Arbeitsauftrag → Kopiere aus den Episodenangaben wortgetreu den Abschnitt, der mit „Originaltitel: The Paragon“ anfängt und sich bis „Katsulas als G'Kar.“ fortsetzt.

Originaltitel: The Paragon of Animals
Episodennummer: 5x03
Bewertung:
Erstausstrahlung USA: 04. Februar 1998
Erstausstrahlung D: 21. November 1998
Drehbuch: J. Michael Straczynski
Regie: Mike Vejar
Hauptdarsteller: Bruce Boxleitner als President John Sheridan, Tracy Scoggins als Captain Elizabeth Lochley, Jerry Doyle als Michael Garibaldi, Mira Furlan als Delenn, Richard Biggs als Doctor Stephen Franklin, Bill Mumy als Lennier, Stephen Furst als Vir Cotto, Jeff Conaway als Security Chief Zack Allan, Patricia Tallman als Lyta Alexander, Peter Jurasik als Londo, Andreas Katsulas als G'Kar.
Gastdarsteller:
Robin Atkin Downes als Byron,
Tony Abatemarco als Verchan,
Kim Strauss als Drazi Ambassador,
Daniel Bryan Cartmell als Merkat,
Bart Johnson als Ranger u.a.

Bereitgestellte Angaben →

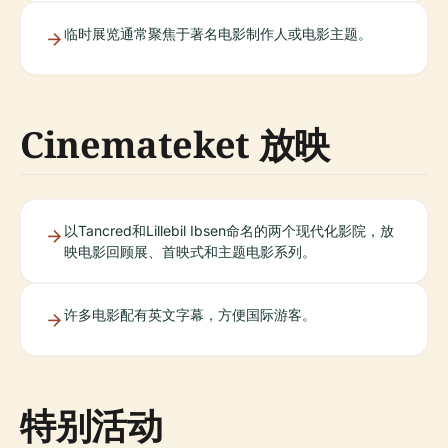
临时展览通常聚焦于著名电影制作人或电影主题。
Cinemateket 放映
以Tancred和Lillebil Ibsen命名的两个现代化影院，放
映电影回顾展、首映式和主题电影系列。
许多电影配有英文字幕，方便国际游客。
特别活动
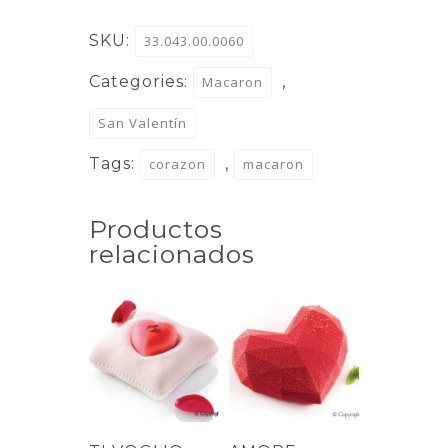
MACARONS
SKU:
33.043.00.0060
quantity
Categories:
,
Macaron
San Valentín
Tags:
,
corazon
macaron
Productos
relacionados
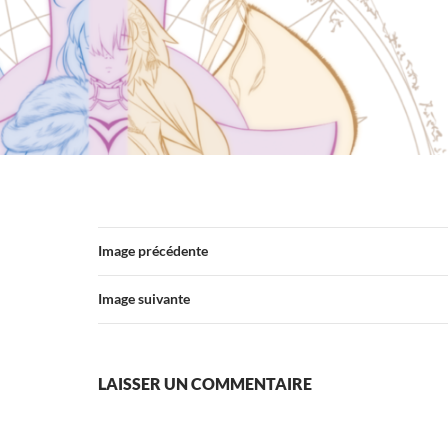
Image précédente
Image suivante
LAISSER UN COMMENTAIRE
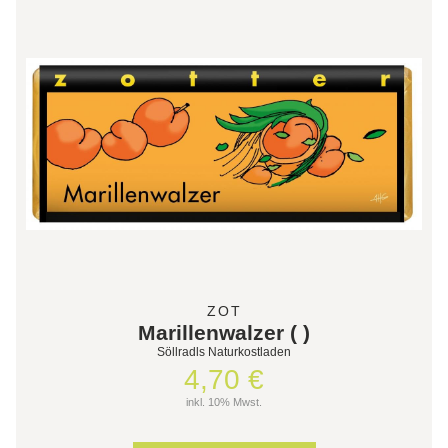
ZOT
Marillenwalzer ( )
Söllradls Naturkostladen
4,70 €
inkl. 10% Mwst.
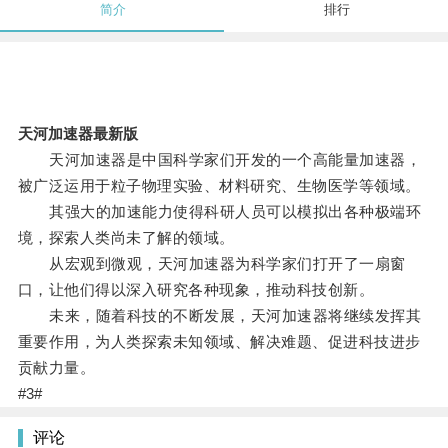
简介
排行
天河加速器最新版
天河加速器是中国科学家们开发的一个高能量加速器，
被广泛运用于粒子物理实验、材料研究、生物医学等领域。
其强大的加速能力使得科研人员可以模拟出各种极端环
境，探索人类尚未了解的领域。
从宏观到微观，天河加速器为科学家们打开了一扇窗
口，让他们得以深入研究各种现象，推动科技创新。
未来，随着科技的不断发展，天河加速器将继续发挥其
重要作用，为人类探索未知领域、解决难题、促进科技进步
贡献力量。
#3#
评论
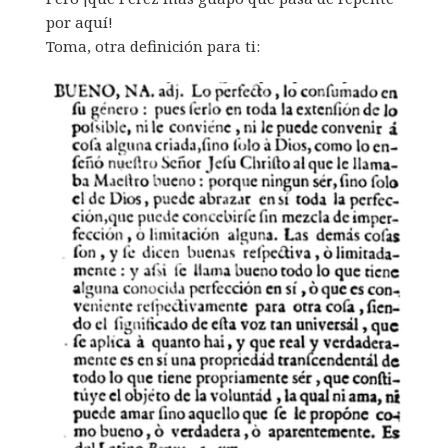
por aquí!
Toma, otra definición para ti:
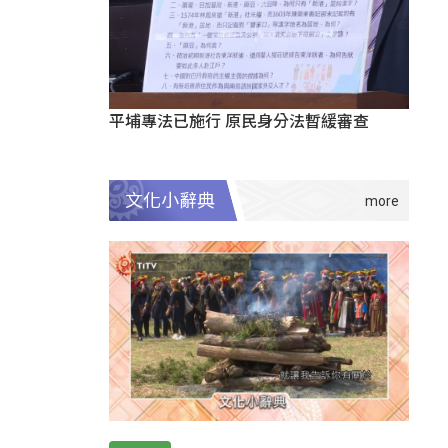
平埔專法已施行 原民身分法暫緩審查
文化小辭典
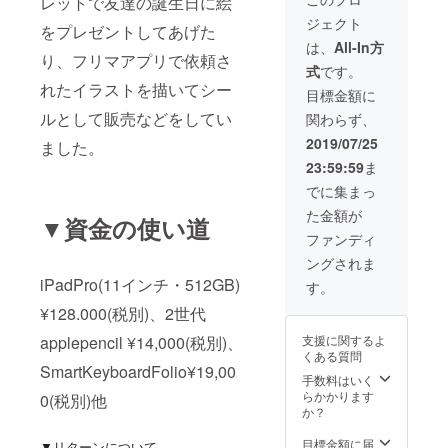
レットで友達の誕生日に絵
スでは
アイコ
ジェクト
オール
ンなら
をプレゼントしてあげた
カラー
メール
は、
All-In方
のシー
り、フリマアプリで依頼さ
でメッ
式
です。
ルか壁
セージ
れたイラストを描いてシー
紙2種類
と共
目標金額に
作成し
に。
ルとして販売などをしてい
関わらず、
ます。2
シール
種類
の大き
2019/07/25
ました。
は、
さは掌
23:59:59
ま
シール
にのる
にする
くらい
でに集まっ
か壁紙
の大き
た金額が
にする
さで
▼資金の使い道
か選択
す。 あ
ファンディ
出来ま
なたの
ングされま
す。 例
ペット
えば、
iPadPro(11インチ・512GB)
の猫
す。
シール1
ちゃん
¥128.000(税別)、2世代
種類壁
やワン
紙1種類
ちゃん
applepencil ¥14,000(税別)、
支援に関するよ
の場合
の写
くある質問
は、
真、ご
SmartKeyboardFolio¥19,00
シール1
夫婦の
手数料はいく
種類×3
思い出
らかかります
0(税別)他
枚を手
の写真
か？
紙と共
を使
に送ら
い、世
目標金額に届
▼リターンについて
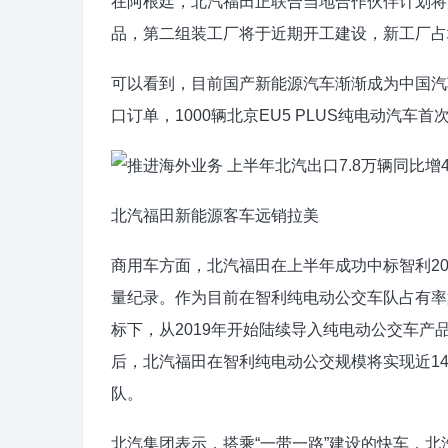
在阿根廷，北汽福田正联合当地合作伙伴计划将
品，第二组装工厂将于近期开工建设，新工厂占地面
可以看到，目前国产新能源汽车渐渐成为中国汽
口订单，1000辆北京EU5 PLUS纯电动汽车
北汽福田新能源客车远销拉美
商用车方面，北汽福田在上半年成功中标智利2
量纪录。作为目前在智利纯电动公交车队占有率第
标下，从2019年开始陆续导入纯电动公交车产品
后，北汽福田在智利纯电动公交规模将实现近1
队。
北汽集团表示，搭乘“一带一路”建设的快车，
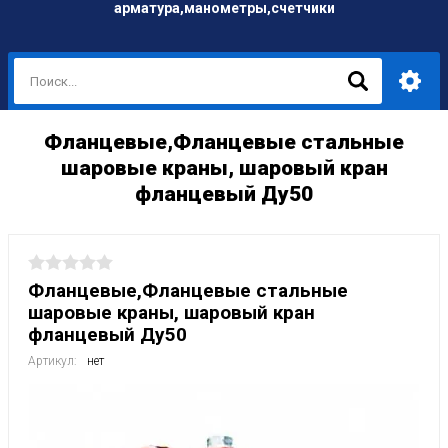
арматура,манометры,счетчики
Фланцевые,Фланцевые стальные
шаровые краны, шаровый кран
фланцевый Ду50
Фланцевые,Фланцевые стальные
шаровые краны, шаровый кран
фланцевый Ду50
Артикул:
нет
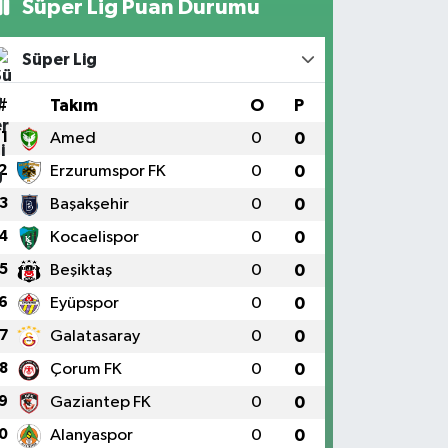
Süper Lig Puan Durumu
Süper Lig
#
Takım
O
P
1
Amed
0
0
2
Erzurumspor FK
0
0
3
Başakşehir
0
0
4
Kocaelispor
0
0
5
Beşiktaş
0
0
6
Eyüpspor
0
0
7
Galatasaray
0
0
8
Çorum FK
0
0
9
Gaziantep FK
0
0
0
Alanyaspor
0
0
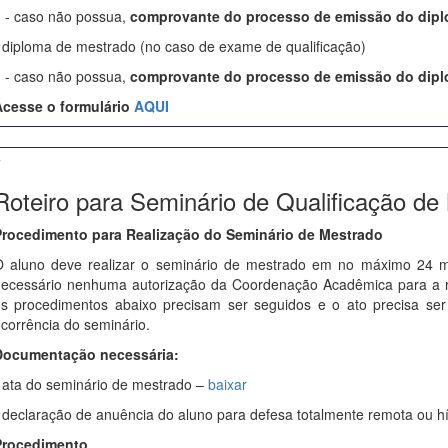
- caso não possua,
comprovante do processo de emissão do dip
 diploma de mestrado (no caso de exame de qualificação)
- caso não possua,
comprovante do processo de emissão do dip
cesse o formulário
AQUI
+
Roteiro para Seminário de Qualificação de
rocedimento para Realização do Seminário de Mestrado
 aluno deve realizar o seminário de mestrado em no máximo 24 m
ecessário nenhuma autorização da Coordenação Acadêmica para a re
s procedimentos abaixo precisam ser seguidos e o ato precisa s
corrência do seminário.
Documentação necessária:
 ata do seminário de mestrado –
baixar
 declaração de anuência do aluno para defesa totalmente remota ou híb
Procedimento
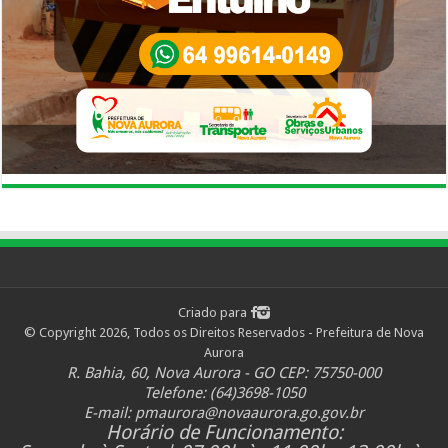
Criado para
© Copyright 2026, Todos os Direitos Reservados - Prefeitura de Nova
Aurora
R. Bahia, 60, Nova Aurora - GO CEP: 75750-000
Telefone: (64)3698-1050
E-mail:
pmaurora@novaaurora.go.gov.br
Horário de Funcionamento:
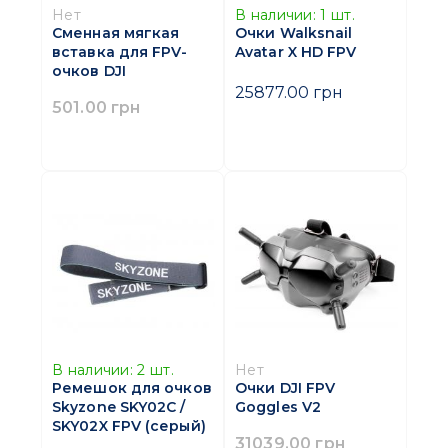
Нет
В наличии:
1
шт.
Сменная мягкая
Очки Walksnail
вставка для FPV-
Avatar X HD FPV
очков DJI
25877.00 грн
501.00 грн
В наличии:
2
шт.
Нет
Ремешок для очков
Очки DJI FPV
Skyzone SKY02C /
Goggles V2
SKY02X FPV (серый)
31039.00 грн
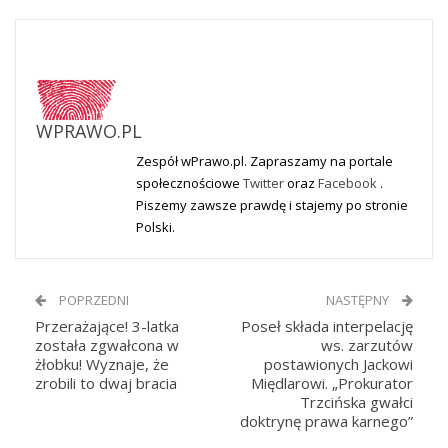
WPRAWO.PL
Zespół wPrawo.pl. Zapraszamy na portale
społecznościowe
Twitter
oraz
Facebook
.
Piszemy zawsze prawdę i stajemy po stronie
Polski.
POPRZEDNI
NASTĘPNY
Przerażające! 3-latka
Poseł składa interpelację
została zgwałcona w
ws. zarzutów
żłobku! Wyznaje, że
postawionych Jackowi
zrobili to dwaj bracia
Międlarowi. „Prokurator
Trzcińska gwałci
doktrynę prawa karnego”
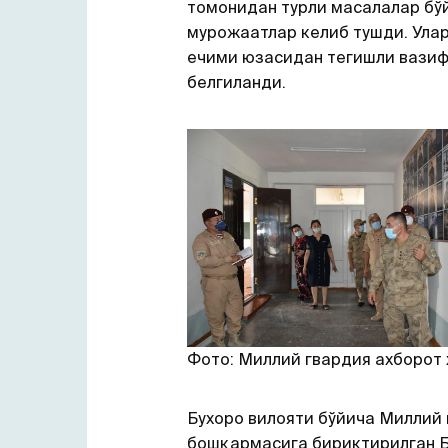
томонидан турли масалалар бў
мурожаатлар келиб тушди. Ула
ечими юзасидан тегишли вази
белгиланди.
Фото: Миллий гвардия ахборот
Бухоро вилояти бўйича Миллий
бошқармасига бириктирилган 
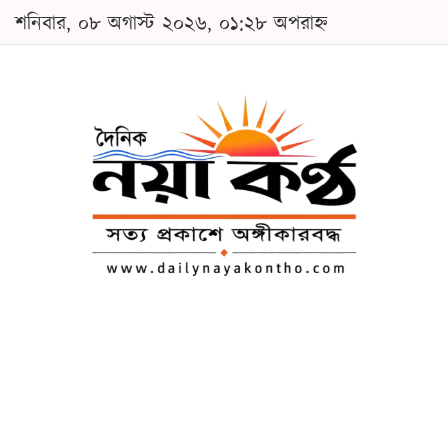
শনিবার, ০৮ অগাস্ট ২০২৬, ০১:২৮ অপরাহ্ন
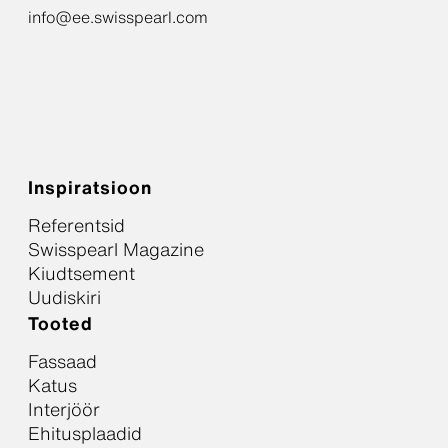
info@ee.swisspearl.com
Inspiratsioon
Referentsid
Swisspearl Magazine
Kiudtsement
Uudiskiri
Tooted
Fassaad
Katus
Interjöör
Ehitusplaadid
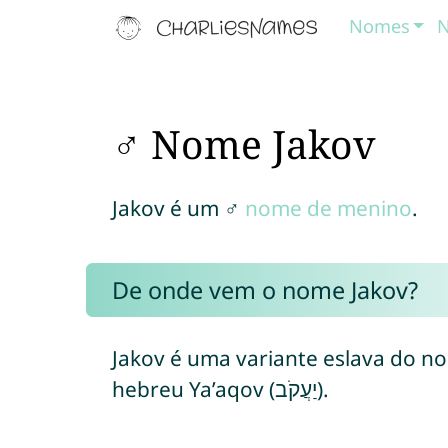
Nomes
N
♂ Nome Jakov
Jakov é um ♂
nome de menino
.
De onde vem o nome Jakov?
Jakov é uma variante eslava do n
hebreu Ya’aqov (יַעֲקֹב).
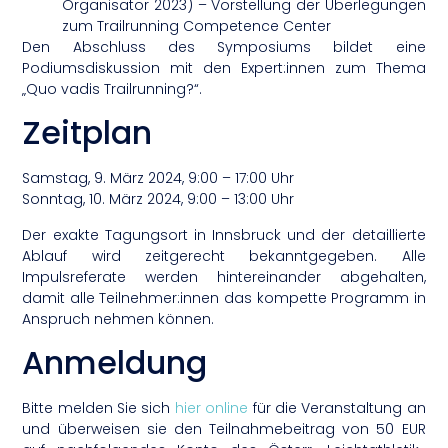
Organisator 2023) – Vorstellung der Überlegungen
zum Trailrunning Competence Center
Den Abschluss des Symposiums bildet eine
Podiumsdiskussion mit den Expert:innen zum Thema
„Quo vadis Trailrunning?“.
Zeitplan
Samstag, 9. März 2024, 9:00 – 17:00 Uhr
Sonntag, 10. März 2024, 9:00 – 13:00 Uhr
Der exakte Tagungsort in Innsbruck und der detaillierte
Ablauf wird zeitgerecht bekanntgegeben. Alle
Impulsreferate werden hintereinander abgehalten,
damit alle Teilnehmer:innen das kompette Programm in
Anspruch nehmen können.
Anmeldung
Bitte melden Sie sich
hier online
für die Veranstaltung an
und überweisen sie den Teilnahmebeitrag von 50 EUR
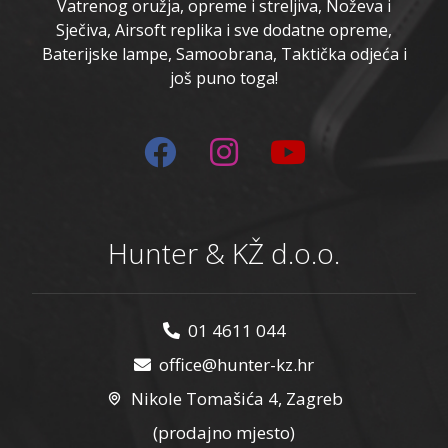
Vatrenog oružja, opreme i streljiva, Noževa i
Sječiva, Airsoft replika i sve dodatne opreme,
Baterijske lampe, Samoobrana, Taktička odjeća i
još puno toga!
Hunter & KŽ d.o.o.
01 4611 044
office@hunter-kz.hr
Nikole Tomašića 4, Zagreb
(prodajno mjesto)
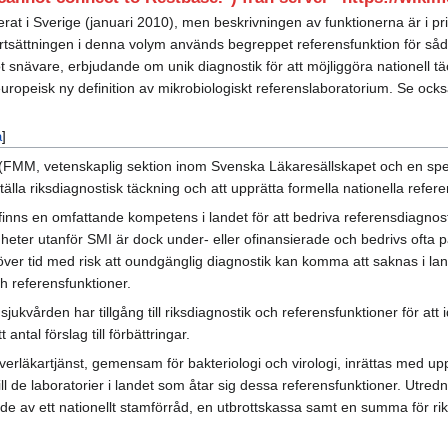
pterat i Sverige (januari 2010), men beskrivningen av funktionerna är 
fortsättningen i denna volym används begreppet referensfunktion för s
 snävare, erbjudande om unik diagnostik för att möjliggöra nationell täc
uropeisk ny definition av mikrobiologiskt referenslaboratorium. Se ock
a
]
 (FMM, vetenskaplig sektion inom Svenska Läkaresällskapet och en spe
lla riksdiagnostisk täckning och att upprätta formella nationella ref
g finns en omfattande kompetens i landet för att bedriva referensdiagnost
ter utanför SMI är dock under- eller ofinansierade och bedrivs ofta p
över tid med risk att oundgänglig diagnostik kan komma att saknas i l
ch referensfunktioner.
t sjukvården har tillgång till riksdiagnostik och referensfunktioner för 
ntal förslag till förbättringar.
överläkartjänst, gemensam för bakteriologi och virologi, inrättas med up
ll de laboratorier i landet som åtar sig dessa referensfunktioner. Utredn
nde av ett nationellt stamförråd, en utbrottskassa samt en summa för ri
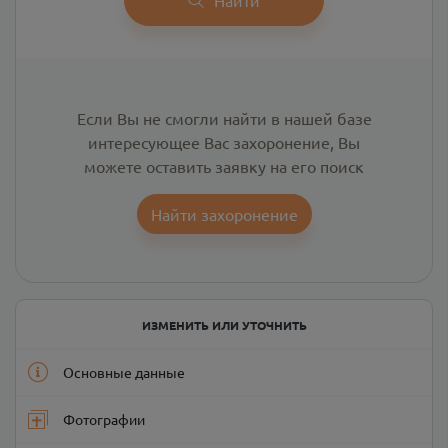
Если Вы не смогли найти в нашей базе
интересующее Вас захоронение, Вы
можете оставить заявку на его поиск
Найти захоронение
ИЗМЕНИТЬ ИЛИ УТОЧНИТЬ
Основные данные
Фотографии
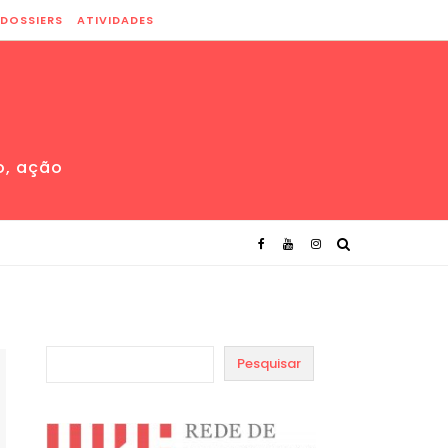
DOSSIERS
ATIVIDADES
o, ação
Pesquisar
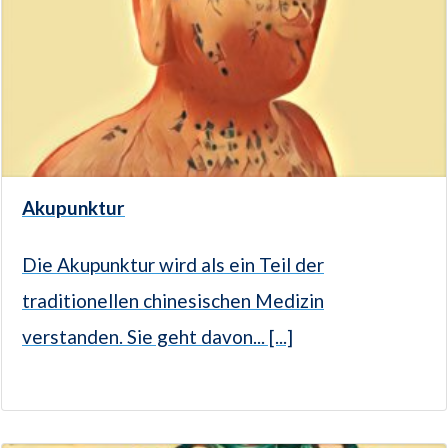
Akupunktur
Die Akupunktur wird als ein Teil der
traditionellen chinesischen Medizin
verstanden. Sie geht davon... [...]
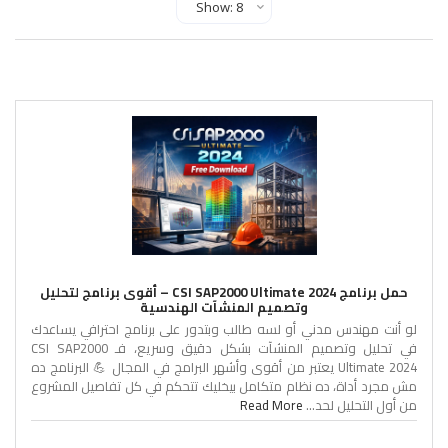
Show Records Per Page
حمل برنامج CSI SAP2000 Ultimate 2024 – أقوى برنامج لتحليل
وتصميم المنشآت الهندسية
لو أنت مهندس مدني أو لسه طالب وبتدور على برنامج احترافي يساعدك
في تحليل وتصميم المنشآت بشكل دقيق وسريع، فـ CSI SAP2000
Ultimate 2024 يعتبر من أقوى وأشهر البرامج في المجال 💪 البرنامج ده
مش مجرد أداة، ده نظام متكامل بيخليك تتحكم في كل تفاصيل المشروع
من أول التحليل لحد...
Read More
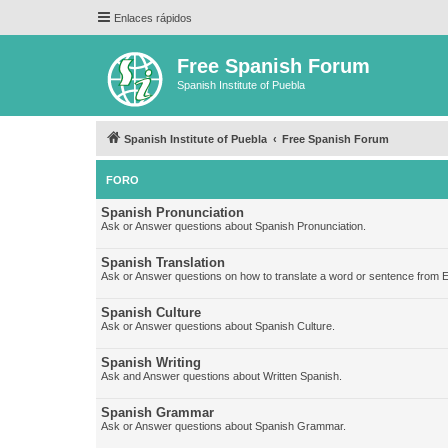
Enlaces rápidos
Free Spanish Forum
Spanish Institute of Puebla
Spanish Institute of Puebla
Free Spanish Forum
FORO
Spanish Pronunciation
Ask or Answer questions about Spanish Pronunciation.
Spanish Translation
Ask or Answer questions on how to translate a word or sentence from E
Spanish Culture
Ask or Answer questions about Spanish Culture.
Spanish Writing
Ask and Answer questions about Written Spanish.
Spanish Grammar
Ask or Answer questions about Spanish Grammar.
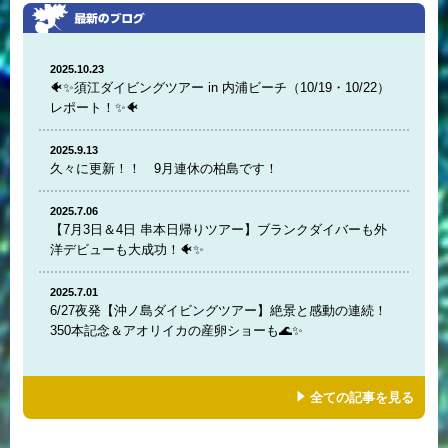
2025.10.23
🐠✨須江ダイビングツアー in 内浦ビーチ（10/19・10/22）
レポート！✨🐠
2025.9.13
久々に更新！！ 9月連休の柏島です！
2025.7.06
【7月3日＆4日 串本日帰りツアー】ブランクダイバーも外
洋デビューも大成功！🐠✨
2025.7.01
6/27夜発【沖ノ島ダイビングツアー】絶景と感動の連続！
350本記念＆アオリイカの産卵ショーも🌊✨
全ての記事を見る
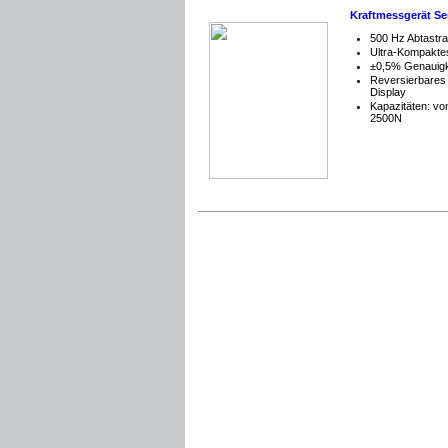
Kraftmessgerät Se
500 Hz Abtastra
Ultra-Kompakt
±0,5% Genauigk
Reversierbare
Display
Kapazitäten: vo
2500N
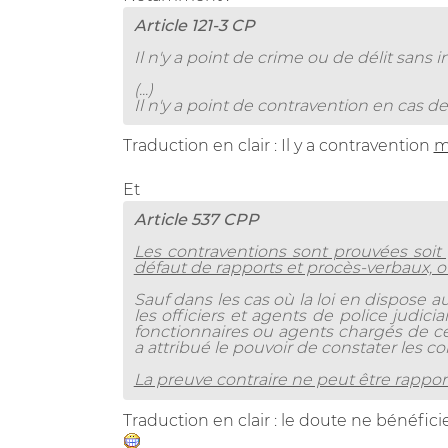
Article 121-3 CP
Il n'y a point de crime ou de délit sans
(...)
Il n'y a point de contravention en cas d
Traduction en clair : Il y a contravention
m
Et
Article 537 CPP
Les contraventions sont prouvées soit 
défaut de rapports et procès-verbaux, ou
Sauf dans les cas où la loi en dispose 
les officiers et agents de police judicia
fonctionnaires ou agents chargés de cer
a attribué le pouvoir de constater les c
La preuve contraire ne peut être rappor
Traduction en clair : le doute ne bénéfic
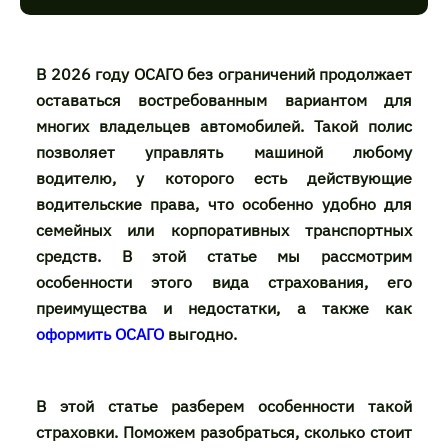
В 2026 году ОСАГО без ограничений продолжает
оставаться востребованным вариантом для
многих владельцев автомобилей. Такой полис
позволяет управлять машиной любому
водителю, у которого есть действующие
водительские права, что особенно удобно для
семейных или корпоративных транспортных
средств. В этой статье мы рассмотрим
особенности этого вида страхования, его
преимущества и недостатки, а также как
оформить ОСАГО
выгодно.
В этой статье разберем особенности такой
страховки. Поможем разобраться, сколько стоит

Antwortfeld →
Originaltitel: The Paragon of Animals
Episodennummer: 5x03
Bewertung:
Erstausstrahlung USA: 04. Februar 1998
Erstausstrahlung D: 21. November 1998
Drehbuch: J. Michael Straczynski
Regie: Mike Vejar
Hauptdarsteller: Bruce Boxleitner als President John Sheridan, Tracy Scoggins als Captain Elizabeth Lochley, Jerry Doyle als Michael Garibaldi, Mira Furlan als Delenn, Richard Biggs als Doctor Stephen Franklin, Bill Mumy als Lennier, Stephen Furst als Vir Cotto, Jeff Conaway als Security Chief Zack Allan, Patricia Tallman als Lyta Alexander, Peter Jurasik als Londo, Andreas Katsulas als G'Kar.